Cahill died at North Manchester General Hospital hours after suffering a haemorrhage while giving birth at home in Prestwich on 3 June 2024.

Her baby, Agnes, was delivered not breathing, with the umbilical cord wrapped around her neck, and died days later at the same hospital.

Manchester University NHS Foundation Trust apologised and admitted there were “serious failures” in the care given to Cahill and her baby.

Her pregnancy had been classed as high-risk because she had suffered a postpartum haemorrhage – heavy bleeding after delivery – following the birth of her first child in 2021.

Cahill had been advised to give birth in hospital, but her husband, Rob, told the court that the dangers of a home birth were not fully explained.

Staff used phrases such as “out of guidance” rather than “against medical advice”, and the risk of death was not explicitly mentioned.

He said his wife chose home delivery after finding her first hospital birth “highly stressful”.

The inquest heard that both community midwives attending the birth had not seen or been aware of the Cahills’ birth plan.

Each had already worked 12-hour shifts and had been awake for more than 30 hours.

Vital notes, including blood pressure readings and the baby’s heart rate, were not properly recorded — the latter written on an incontinence pad that was later discarded.

Thomas said: “The midwives had come straight to the birth from very long shifts and seemed to lack the expertise and experience needed to handle a complex home birth.

“While we support the right of women to choose home birth, they do need the risks explained to them in full so that they can make an informed decision.

“We also believe it is unreasonable and unethical to expect midwives to attend a home birth after a 12-hour shift, when they must have felt exhausted.

“Only highly experienced midwives should attend home births where the woman has been categorised as high-risk.”

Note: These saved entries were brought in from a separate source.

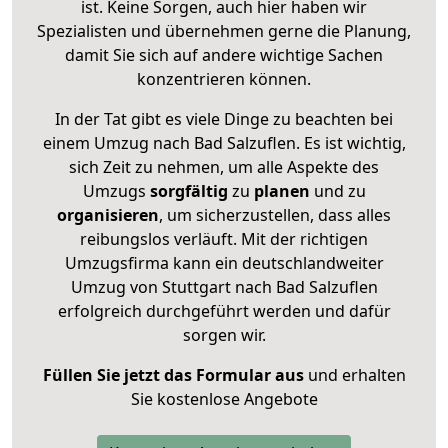
ist. Keine Sorgen, auch hier haben wir
Spezialisten und übernehmen gerne die Planung,
damit Sie sich auf andere wichtige Sachen
konzentrieren können.
In der Tat gibt es viele Dinge zu beachten bei
einem Umzug nach Bad Salzuflen. Es ist wichtig,
sich Zeit zu nehmen, um alle Aspekte des
Umzugs
sorgfältig
zu
planen
und zu
organisieren
, um sicherzustellen, dass alles
reibungslos verläuft. Mit der richtigen
Umzugsfirma kann ein deutschlandweiter
Umzug von Stuttgart nach Bad Salzuflen
erfolgreich durchgeführt werden und dafür
sorgen wir.
Füllen Sie jetzt das Formular aus
und erhalten
Sie kostenlose Angebote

One of the attending midwives told the court there was “unease in the office” about home birth requests.

Staff were “nervous about being on call” and some “would do anything to get out of being on call”.

Dr Shuby Puthussery, associate professor in maternal and child health at the University of Bedfordshire, agreed that only experienced midwives should attend home births.

“Home births should be supported by experienced midwives with enhanced midwifery skills who are formally assessed as competent and confident to provide care for women within the home birth environment,” she said.

“While home births promote women’s choice and are becoming increasingly popular, neither reckless promotions nor blanket bans are the way forward.”

She said it was “absolutely crucial” that health professionals hold “open and transparent” discussions about “the potential for worse outcomes” if complications arise, including the time required for hospital transfers during emergencies.

“The advice to women who have medical conditions or have had a previous complicated birth, or are giving birth for the first time, is to give birth in a hospital or facility with immediate and direct access to specialist care,” Puthussery said.

Professor Asma Khalil, consultant obstetrician in London and maternal-foetal medicine expert, said the evidence about home birth risks is clear.

“For healthy women with a low-risk pregnancy who have had an uncomplicated birth before, a home birth may be suitable when supported by a qualified midwifery team.

“However, evidence shows that home birth carries higher risks for babies, particularly for first-time mothers or those with high-risk pregnancies.”